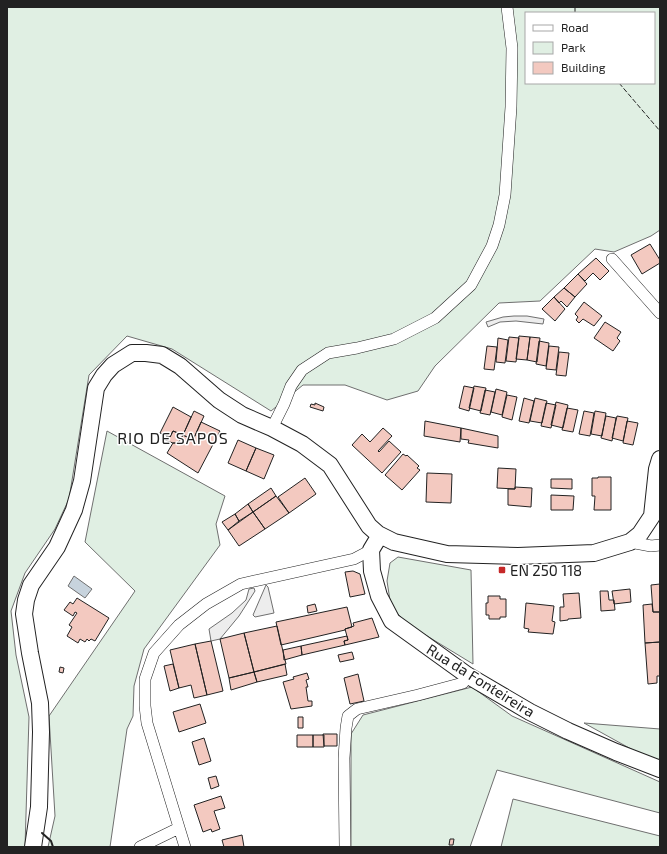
<svg xmlns="http://www.w3.org/2000/svg" width="667" height="854" viewBox="0 0 667 854" font-family="'Exo 2',sans-serif">
<rect width="100%" height="100%" fill="#fff"/>
<path fill="#e0efe3" stroke="#6f6f6f" fill-rule="evenodd" d="M7 7H660V230L651 236 614 252 595 249 540 301 499 303 435 366 418 391 387 400 345 385H303L271 411 172 349 127 336 89 375 69 499 55 529 25 573 11 611 16 655 29 717 25 847H7ZM526 13H654V83H526Z
M107 431 225 496 216 524 220 545 144 649 134 686 133 716 127 729 110 847H48L55 816 49 716 135 591 85 542Z
M398 557 471 570 473 664 409 625 391 607 387 581 390 563Z
M472 687 512 716 660 782V813L497 770 470 847H351V734L363 715Z
M584 723 660 729V765Z
M513 799 660 836V847H501Z"/>
<path fill="#ededed" stroke="#6f6f6f" d="M514 316H527L544 319 543 324 516 321 500 322 488 327 486 322 503 317Z
M266 585 268 587 274 613 255 617 253 615Z
M254 588 255 591 239 616 220 639 211 641 209 629 232 613 246 600 249 589Z"/>
<path fill="#c7d3dd" stroke="#6f6f6f" d="M74 576 92 589 85 598 68 586Z"/>
<path fill="#f3c9c0" stroke="#222" d="M650 244 660 260V263L642 274 631 255Z
M596 258 609 271 600 280 593 273 585 281 578 274Z
M578 274 587 284 575 297 564 288Z
M564 288 575 297 567 307 561 301 559 303 554 297Z
M554 297 565 309 555 321 542 309Z
M584 302 602 316 594 326 583 319 579 323 576 320 578 317 575 314Z
M605 322 621 332 617 338 620 341 613 351 594 338Z
M519 336 530 337 527 360 516 359Z
M509 337 519 338 516 362 506 361Z
M530 337 540 338 537 362 527 360Z
M498 338 508 340 505 363 496 362Z
M539 341 549 343 546 366 536 364Z
M487 346 497 347 494 370 484 369Z
M549 346 559 347 556 370 546 369Z
M559 352 569 353 566 376 556 375Z
M464 386 474 388 469 411 459 408Z
M474 386 486 388 481 411 469 408Z
M496 389 507 392 502 415 491 412Z
M485 390 495 392 490 415 480 413Z
M507 395 517 397 512 420 502 417Z
M524 398 534 401 529 423 519 421Z
M535 398 547 401 542 423 530 421Z
M556 402 568 405 563 428 551 425Z
M315 403 324 407 323 411 310 407 311 404 315 405Z
M546 403 556 405 551 428 541 426Z
M173 407 191 417 183 435 173 431 170 437 160 433Z
M567 408 578 410 573 432 562 430Z
M194 411 204 416 193 440 183 435Z
M584 411 594 413 590 436 579 434Z
M595 411 606 413 602 436 591 434Z
M606 416 616 418 612 441 601 438Z
M617 416 628 418 623 441 612 438Z
M425 421 461 428 460 442 424 436Z
M627 421 638 423 633 445 623 443Z
M201 422 220 431 198 473 167 453 173 443H178L183 435 193 440Z
M383 428 392 436 378 451 379 452 389 441 401 452 382 473 352 445 362 434 370 442Z
M461 428 498 436V448L468 443 469 440 461 439Z
M173 431 183 435 178 443H173L165 440 167 436 170 437Z
M238 440 256 448 246 471 228 463Z
M256 448 274 455 264 479 246 471Z
M403 454 406 456 407 455 419 466 417 468 420 470 402 490 385 475Z
M498 468 516 469 515 489 497 488Z
M427 473 452 474 451 503 426 502Z
M598 477H611V510H594L595 496H592V478H598Z
M305 478 316 494 289 513 278 497Z
M551 479H572V489L551 488Z
M515 487 532 488 531 507 508 505V489H515Z
M271 488 276 496 253 512 248 504Z
M551 495 574 496 573 510H551Z
M276 496 289 513 265 529 253 512Z
M248 504 253 512 239 521 235 514Z
M253 512 265 529 239 546 228 530Z
M235 514 239 521 228 530 222 522Z
M353 571 360 574 365 594 350 597 345 572Z
M660 584V612H653L651 585Z
M630 589 631 602 614 604 612 591Z
M600 591H608L609 600H614L615 610 601 611Z
M579 593 581 618 568 619V620L560 621V607H564L563 594Z
M488 596H500V599H506V617H500V619H489V615H486V603H488Z
M77 598 109 618 95 641 91 639 89 641 87 639 85 642 80 639 78 643 67 636 72 627 69 625 77 613 75 612 73 616 64 610 70 602 73 604Z
M526 603 554 606 552 621 555 622 553 634 528 632 529 629 524 628Z
M315 604 317 611 308 613 307 606Z
M652 604 653 612H660V642L645 643 643 605Z
M347 607 352 627 345 629V630L281 645 276 622Z
M372 618 379 637 345 645 344 641 348 640 345 629 354 626 353 623Z
M277 626 286 664 254 672 244 633Z
M244 633 254 672 229 678 220 639Z
M347 636 348 640 344 641 345 645 302 655 301 646Z
M211 641 223 691 207 695 195 644Z
M660 642V676H657V683L648 684 645 643Z
M195 644 207 695 194 698 191 685 179 688 170 650Z
M301 646 302 655 284 660 283 650Z
M352 652 354 659 340 662 338 655Z
M173 664 179 688 170 691 164 666Z
M285 664 287 675 257 682 254 672Z
M60 667 64 668 63 673 59 672Z
M254 672 257 682 231 690 229 678Z
M307 673 309 679 306 680 308 687H306L308 701H312V706L291 709 283 682 294 679 293 677Z
M358 674 364 701 350 704 344 678Z
M200 704 206 723 179 732 173 712Z
M298 717H303V728H298Z
M323 734H337V746H324Z
M297 735H313V747H297Z
M313 735H324V747H313Z
M204 738 211 761 199 765 192 742Z
M216 776 219 786 211 789 208 778Z
M221 796 225 808 214 811 220 829 212 832 211 829 203 832 194 805Z
M242 835 244 847H224L222 840Z
M450 839H454L453 845H449Z"/>
<g fill="none" stroke-linecap="round" stroke-linejoin="round">
<defs>
<path id="street" d="M612 259 660 313
M272 428 284 404 291 386 302 370 328 353 357 348 394 339 435 318 471 285 492 246 499 225 505 195 511 107 512 48 507 7
M630 542 651 546 660 545
M140 847 179 828
M185 847 147 723 145 706V679L154 653 179 625 206 604 241 584 354 559 371 550
M345 847 344 758 346 728 348 716 357 709 418 695 463 683 467 675"/>
<path id="secondary" d="M380 535 371 550 372 571 379 596 392 621 467 675 530 712 568 731 616 752 660 769
M33 847 39 807 41 732 40 703 30 653 24 614 26 600 31 585 57 547 74 510 82 481 96 388 104 375 113 365 132 353H146L162 355 180 366 219 400 242 415 272 428 302 444 330 465 369 526 378 534 394 542 447 554 518 556 594 553 630 542 640 534 652 516 657 469 660 459"/>
</defs>
<use href="#street" stroke="#222" stroke-width="12"/>
<use href="#secondary" stroke="#222" stroke-width="18"/>
<use href="#street" stroke="#fff" stroke-width="11"/>
<use href="#secondary" stroke="#fff" stroke-width="16"/>
<path stroke="#222" stroke-width="1" stroke-dasharray="5 2" stroke-linecap="butt" d="M575 7V13
M619 83 660 131"/>
<path stroke="#222" stroke-width="2" d="M42 833 51 841 53 847"/>
</g>
<rect fill="#c62828" stroke="#fff" stroke-width="1.5" x="498" y="566" width="8" height="8" rx="2"/>
<g text-anchor="middle" dominant-baseline="central" stroke-width="3" stroke-linejoin="round" paint-order="stroke">
<g font-size="15" fill="#222" stroke="#fff" text-anchor="start">
<text x="510" y="570">EN 250 118</text>
</g>
<g font-size="15" fill="#222" stroke="#fff">
<text transform="translate(481 680) rotate(32)">Rua da Fonteireira</text>
</g>
<g font-size="16" letter-spacing="1" fill="#222" stroke="#fff">
<text x="173" y="437">RIO DE SAPOS</text>
</g>
</g>
<rect width="667" height="854" fill="none" stroke="#222222" stroke-width="16"/>
<rect x="525" y="12" width="130" height="72" fill="#ffffff" stroke="#a7a7a7"/>
<rect x="533" y="25" width="20" height="6" fill="#ffffff" stroke="#a7a7a7"/>
<text x="561" y="32" font-size="12" fill="#222222">Road</text>
<rect x="533" y="42" width="20" height="12" fill="#e0efe3" stroke="#a7a7a7"/>
<text x="561" y="52" font-size="12" fill="#222222">Park</text>
<rect x="533" y="62" width="20" height="12" fill="#f3c9c0" stroke="#a7a7a7"/>
<text x="561" y="72" font-size="12" fill="#222222">Building</text>
</svg>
★ ★ ★ ★ ★
Task instructions
The response must contain each line above that holds the string "href".

Task answer
<use href="#street" stroke="#222" stroke-width="12"/>
<use href="#secondary" stroke="#222" stroke-width="18"/>
<use href="#street" stroke="#fff" stroke-width="11"/>
<use href="#secondary" stroke="#fff" stroke-width="16"/>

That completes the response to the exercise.